## TO DO
Exactly reproduce each record listed below.

## RECORDS FOR THIS TASK
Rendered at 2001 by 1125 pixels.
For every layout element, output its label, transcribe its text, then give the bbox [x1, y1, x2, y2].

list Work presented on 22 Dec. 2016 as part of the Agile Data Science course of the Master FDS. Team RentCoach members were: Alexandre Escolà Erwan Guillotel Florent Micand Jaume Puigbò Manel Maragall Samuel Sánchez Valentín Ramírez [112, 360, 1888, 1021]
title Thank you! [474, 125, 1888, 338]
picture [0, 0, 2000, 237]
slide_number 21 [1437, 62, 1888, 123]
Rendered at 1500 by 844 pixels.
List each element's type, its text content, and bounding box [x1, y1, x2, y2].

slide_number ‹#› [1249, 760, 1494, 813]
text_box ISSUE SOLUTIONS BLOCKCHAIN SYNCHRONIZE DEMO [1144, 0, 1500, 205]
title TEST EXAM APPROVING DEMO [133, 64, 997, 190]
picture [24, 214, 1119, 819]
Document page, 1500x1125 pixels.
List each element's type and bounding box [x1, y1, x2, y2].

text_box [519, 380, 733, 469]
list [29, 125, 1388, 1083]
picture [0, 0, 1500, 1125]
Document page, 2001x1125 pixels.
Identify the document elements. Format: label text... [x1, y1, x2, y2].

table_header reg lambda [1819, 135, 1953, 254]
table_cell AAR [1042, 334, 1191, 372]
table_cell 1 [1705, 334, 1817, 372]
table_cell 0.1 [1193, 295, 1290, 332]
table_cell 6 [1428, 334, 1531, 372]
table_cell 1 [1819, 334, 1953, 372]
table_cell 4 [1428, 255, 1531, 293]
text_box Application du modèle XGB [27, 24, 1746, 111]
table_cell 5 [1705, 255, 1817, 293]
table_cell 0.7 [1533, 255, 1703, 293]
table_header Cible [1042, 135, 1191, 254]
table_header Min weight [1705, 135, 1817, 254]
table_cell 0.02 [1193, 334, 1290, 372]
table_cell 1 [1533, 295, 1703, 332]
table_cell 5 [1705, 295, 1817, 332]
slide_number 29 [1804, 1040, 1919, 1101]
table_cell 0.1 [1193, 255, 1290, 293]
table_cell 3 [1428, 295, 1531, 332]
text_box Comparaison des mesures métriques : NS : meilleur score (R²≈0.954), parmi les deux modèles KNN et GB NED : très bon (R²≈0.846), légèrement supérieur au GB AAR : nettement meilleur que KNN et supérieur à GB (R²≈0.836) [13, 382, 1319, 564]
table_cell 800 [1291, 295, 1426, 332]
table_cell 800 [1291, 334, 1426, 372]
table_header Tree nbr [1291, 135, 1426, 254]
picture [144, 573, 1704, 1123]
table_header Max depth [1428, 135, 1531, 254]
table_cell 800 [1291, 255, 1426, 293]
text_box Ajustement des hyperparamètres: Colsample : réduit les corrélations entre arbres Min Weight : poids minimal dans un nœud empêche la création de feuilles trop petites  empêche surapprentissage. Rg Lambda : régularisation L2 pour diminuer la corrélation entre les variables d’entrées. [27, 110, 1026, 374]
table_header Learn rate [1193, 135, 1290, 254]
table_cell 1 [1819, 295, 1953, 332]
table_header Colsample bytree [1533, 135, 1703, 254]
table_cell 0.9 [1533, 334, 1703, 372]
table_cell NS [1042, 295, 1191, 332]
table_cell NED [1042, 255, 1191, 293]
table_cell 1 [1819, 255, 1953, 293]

## OUTPUT BELOW
Rendered at 2001 by 1125 pixels.
For every layout element, output its label, transcribe its text, then give the bbox [x1, y1, x2, y2].

list Work presented on 22 Dec. 2016 as part of the Agile Data Science course of the Master FDS. Team RentCoach members were: Alexandre Escolà Erwan Guillotel Florent Micand Jaume Puigbò Manel Maragall Samuel Sánchez Valentín Ramírez [112, 360, 1888, 1021]
title Thank you! [474, 125, 1888, 338]
picture [0, 0, 2000, 237]
slide_number 21 [1437, 62, 1888, 123]
Rendered at 1500 by 844 pixels.
List each element's type, its text content, and bounding box [x1, y1, x2, y2].

slide_number ‹#› [1249, 760, 1494, 813]
text_box ISSUE SOLUTIONS BLOCKCHAIN SYNCHRONIZE DEMO [1144, 0, 1500, 205]
title TEST EXAM APPROVING DEMO [133, 64, 997, 190]
picture [24, 214, 1119, 819]
Document page, 1500x1125 pixels.
List each element's type and bounding box [x1, y1, x2, y2].

text_box [519, 380, 733, 469]
list [29, 125, 1388, 1083]
picture [0, 0, 1500, 1125]
Document page, 2001x1125 pixels.
Identify the document elements. Format: label text... [x1, y1, x2, y2].

table_header reg lambda [1819, 135, 1953, 254]
table_cell AAR [1042, 334, 1191, 372]
table_cell 1 [1705, 334, 1817, 372]
table_cell 0.1 [1193, 295, 1290, 332]
table_cell 6 [1428, 334, 1531, 372]
table_cell 1 [1819, 334, 1953, 372]
table_cell 4 [1428, 255, 1531, 293]
text_box Application du modèle XGB [27, 24, 1746, 111]
table_cell 5 [1705, 255, 1817, 293]
table_cell 0.7 [1533, 255, 1703, 293]
table_header Cible [1042, 135, 1191, 254]
table_header Min weight [1705, 135, 1817, 254]
table_cell 0.02 [1193, 334, 1290, 372]
table_cell 1 [1533, 295, 1703, 332]
table_cell 5 [1705, 295, 1817, 332]
slide_number 29 [1804, 1040, 1919, 1101]
table_cell 0.1 [1193, 255, 1290, 293]
table_cell 3 [1428, 295, 1531, 332]
text_box Comparaison des mesures métriques : NS : meilleur score (R²≈0.954), parmi les deux modèles KNN et GB NED : très bon (R²≈0.846), légèrement supérieur au GB AAR : nettement meilleur que KNN et supérieur à GB (R²≈0.836) [13, 382, 1319, 564]
table_cell 800 [1291, 295, 1426, 332]
table_cell 800 [1291, 334, 1426, 372]
table_header Tree nbr [1291, 135, 1426, 254]
picture [144, 573, 1704, 1123]
table_header Max depth [1428, 135, 1531, 254]
table_cell 800 [1291, 255, 1426, 293]
text_box Ajustement des hyperparamètres: Colsample : réduit les corrélations entre arbres Min Weight : poids minimal dans un nœud empêche la création de feuilles trop petites  empêche surapprentissage. Rg Lambda : régularisation L2 pour diminuer la corrélation entre les variables d’entrées. [27, 110, 1026, 374]
table_header Learn rate [1193, 135, 1290, 254]
table_cell 1 [1819, 295, 1953, 332]
table_header Colsample bytree [1533, 135, 1703, 254]
table_cell 0.9 [1533, 334, 1703, 372]
table_cell NS [1042, 295, 1191, 332]
table_cell NED [1042, 255, 1191, 293]
table_cell 1 [1819, 255, 1953, 293]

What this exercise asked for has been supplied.